I can make that judgment because I have enough history with my own game. Having played my whole life, I have a general sense of how much variance I might see around my handicap. I may play better than that on a given day, and I may play worse. Conditions, the course, the weather, and a few breaks can all influence the outcome.
But over enough rounds, a pattern begins to emerge. And that pattern is more useful than any single score.
The same idea applies to investing.
One return does not define a strategy
Investors often want to judge a strategy by the most recent result. If the return was strong, the strategy must be working. If the return was weak, something must be wrong.
That reaction is natural. We all feel the latest outcome most intensely because it is the one directly in front of us. But a return number, like a golf score, is only the final output. It does not automatically tell us whether the process was sound.

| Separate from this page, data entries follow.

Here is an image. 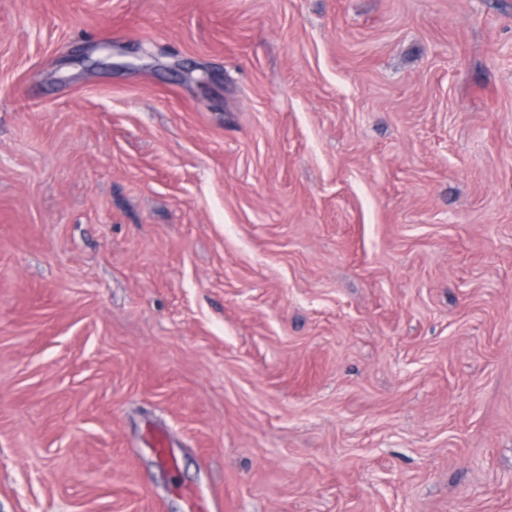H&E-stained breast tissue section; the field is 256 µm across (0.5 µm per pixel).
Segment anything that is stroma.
<instances>
[{
    "mask_svg": "<svg viewBox=\"0 0 512 512\" xmlns=\"http://www.w3.org/2000/svg\"><path fill=\"white\" fill-rule=\"evenodd\" d=\"M196 501L512 512V0H0V512Z\"/></svg>",
    "mask_w": 512,
    "mask_h": 512,
    "instance_id": "1",
    "label": "stroma"
}]
</instances>
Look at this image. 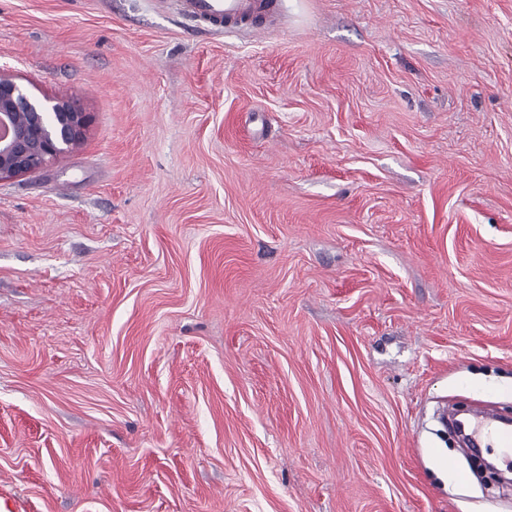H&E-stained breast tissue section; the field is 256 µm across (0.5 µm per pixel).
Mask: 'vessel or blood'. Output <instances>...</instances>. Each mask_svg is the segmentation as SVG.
Instances as JSON below:
<instances>
[{
	"label": "vessel or blood",
	"instance_id": "1",
	"mask_svg": "<svg viewBox=\"0 0 512 512\" xmlns=\"http://www.w3.org/2000/svg\"><path fill=\"white\" fill-rule=\"evenodd\" d=\"M276 0H183L185 16L211 29L221 30L255 22L276 11ZM471 433L479 442L495 440L504 455L512 456V429L498 428L493 416H485L471 426Z\"/></svg>",
	"mask_w": 512,
	"mask_h": 512
}]
</instances>
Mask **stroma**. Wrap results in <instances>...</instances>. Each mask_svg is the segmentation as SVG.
Listing matches in <instances>:
<instances>
[{
	"instance_id": "stroma-1",
	"label": "stroma",
	"mask_w": 512,
	"mask_h": 512,
	"mask_svg": "<svg viewBox=\"0 0 512 512\" xmlns=\"http://www.w3.org/2000/svg\"><path fill=\"white\" fill-rule=\"evenodd\" d=\"M0 0L81 146L0 182V503L512 512V0ZM276 0H183L185 16L211 29L237 27L271 15L278 8ZM471 434L483 446L490 438L494 439L498 448H502V452L506 456L512 457V429H499L495 425L493 416H485L484 419L474 422L471 425Z\"/></svg>"
}]
</instances>
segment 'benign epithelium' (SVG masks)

A strategy can have a strong year because its signals were effective, its risk management worked, and the market environment rewarded the behavior it was designed to capture. But it can also have a strong year because of happenstance. A few positions worked unusually well. A specific regime favored the strategy. A handful of decisions or signals carried the result.
The same is true in reverse. A strategy can have a weak stretch because the process is deteriorating. Or it can simply be operating in an environment that is temporarily out of favor for that particular approach.
Why sample size matters
The danger of judging too quickly is one reason quantitative investing can be so valuable. At its best, it is not about trusting one outcome or one discretionary narrative. It is about testing ideas across many observations, regimes, markets, and environments.
It is about building a sufficient sample size to determine whether a signal has been durable, whether a process has been repeatable, and whether the results fall within a reasonable range of expectations.
The point is not to eliminate uncertainty. That is impossible. Markets are too complex, too adaptive, and too emotional for any process to work perfectly all the time. The point is to create a framework that allows us to be critical of the process.
Was the strategy behaving as designed?
Were the trades consistent with expectations for the environment?
Was performance within the range of expected outcomes?
Those questions matter because every strategy will have periods when it looks better than it really is, and periods when it looks worse than it really is. Just as I may play like a 7 handicap one day and a 13 handicap another day, a strategy can run above or below its longer-term expectation for a period of time.
That does not automatically mean something has changed. But if the deviation becomes large or persistent enough, it may signal that something warrants deeper review.
A baseline for staying disciplined
A rules-based, risk-managed approach helps keep decision-making grounded. It does not guarantee success. It does not mean every strategy will work in every market environment. And it does not mean the future will look exactly like the past.
But it does give us a relevant, quantifiable baseline—not just an opinion. It gives us a way to compare current outcomes against tested expectations.
I believe disciplined investing starts with recognizing what one result can—and cannot—tell us. A strong return does not always prove a process is durable, and a weak return does not always prove it is broken.
Whether we are talking about golf or investing, the final score does matter. But the more important question for long-term durability is what it took to get there. Was it a lucky wedge on 18 or the predictability of thousands of swings on repeat? The more we understand that, the better our chance of staying disciplined when the next round—or the next year—does not go exactly as planned.